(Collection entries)
·····

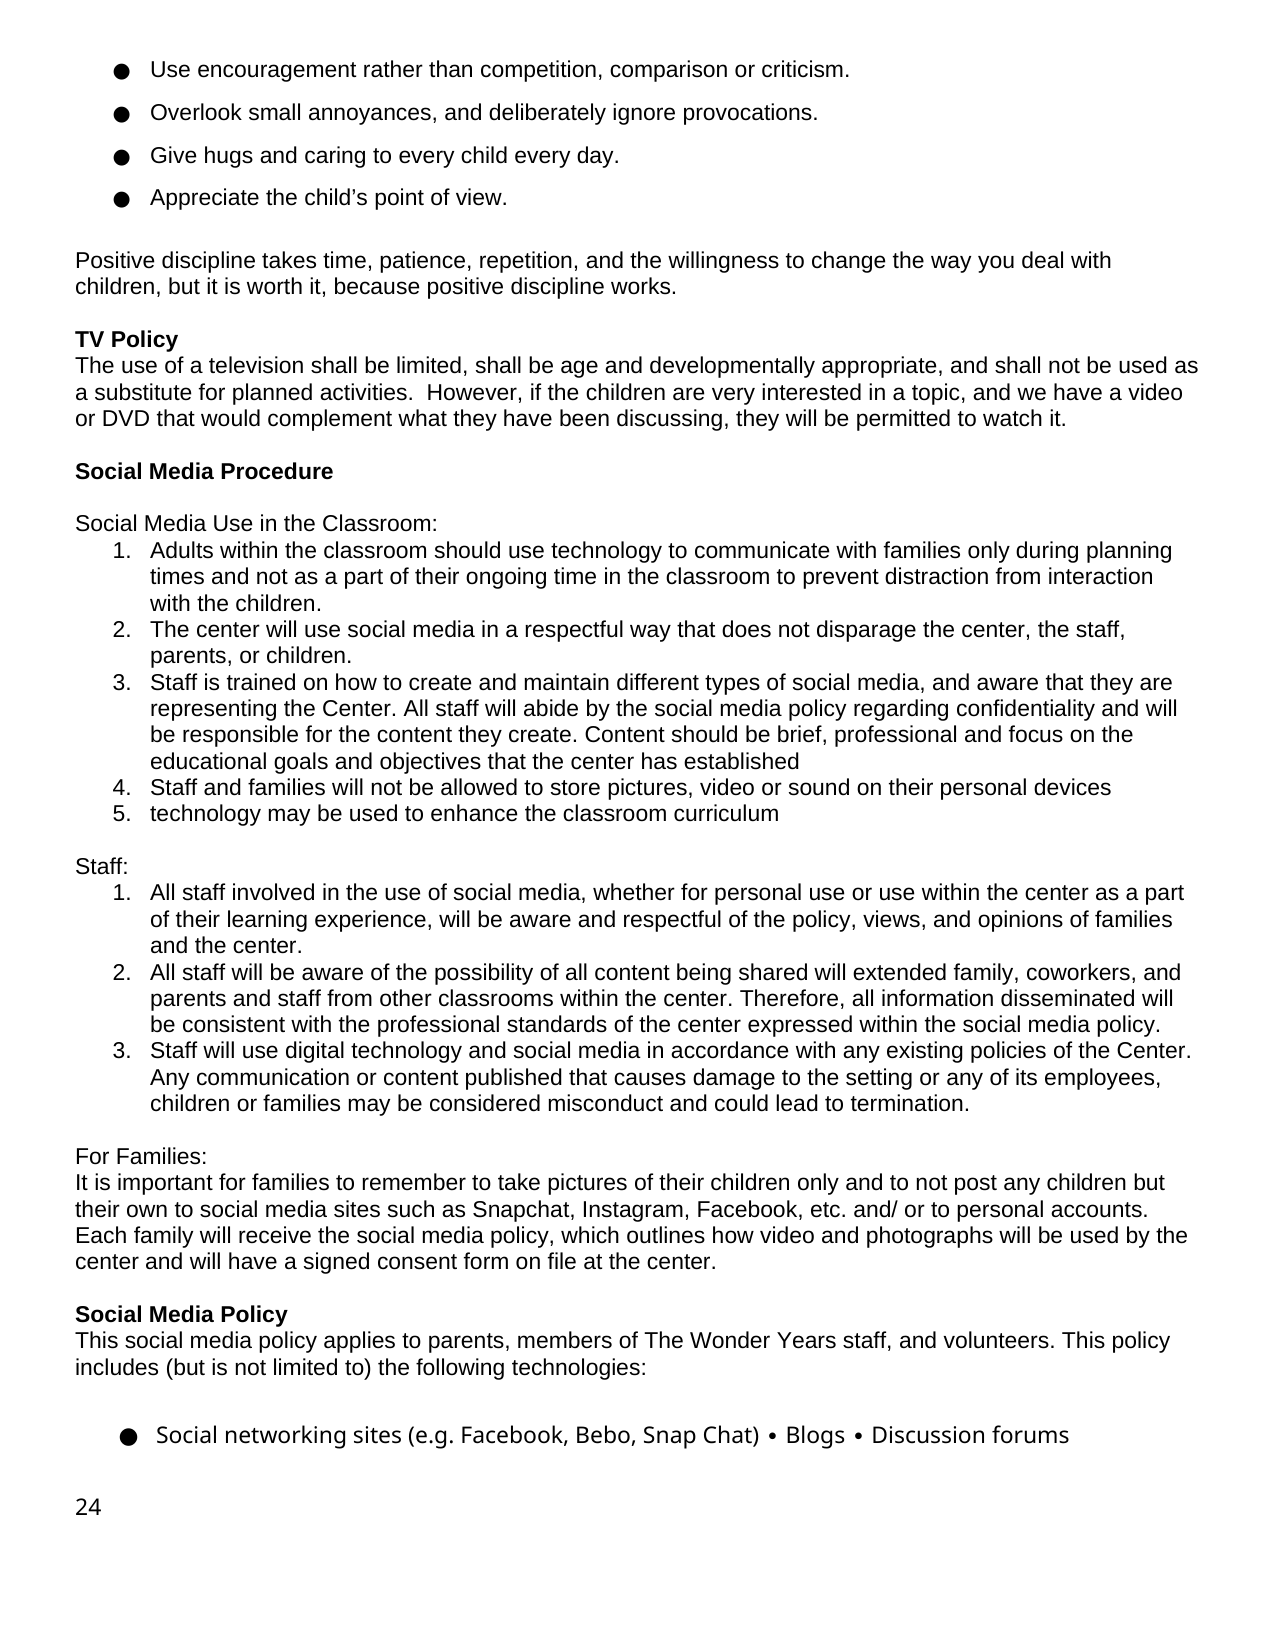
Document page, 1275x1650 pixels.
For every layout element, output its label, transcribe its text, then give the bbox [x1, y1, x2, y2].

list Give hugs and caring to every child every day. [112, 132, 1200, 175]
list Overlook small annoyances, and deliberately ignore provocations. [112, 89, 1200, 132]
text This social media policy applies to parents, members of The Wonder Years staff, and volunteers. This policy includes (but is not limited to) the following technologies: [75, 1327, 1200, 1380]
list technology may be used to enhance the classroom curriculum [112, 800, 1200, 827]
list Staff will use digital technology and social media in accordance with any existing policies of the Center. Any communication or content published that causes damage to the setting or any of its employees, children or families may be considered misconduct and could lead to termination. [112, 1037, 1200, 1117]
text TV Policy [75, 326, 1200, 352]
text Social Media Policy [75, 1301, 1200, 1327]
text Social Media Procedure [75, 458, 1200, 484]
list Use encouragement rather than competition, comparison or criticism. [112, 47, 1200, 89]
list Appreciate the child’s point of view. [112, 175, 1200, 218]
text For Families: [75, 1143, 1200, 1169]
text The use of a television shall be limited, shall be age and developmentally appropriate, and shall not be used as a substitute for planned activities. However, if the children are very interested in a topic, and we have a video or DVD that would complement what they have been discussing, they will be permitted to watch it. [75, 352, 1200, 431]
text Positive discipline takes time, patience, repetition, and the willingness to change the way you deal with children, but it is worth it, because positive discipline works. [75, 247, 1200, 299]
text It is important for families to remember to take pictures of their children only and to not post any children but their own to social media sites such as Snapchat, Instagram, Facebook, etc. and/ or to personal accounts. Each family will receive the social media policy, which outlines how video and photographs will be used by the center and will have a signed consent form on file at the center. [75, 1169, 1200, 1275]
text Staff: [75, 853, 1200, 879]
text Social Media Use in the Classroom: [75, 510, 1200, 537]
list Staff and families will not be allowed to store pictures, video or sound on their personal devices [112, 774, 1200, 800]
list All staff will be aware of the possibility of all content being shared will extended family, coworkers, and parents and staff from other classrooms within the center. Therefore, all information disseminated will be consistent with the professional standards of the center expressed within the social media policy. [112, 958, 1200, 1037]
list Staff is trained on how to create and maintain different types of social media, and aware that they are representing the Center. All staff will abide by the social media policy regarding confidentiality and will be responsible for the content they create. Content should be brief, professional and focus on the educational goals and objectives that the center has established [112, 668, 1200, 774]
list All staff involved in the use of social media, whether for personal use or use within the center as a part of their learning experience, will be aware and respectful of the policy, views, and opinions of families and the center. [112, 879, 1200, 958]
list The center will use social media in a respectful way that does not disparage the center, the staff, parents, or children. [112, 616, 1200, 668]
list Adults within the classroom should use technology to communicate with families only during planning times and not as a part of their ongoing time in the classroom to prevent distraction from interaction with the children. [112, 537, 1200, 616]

·····

→ YOUR OBJECTIVE
For the entries shown above, give the number of lines that include the word "children", without any other text.

→ SOLUTION FOR THIS PROBLEM
6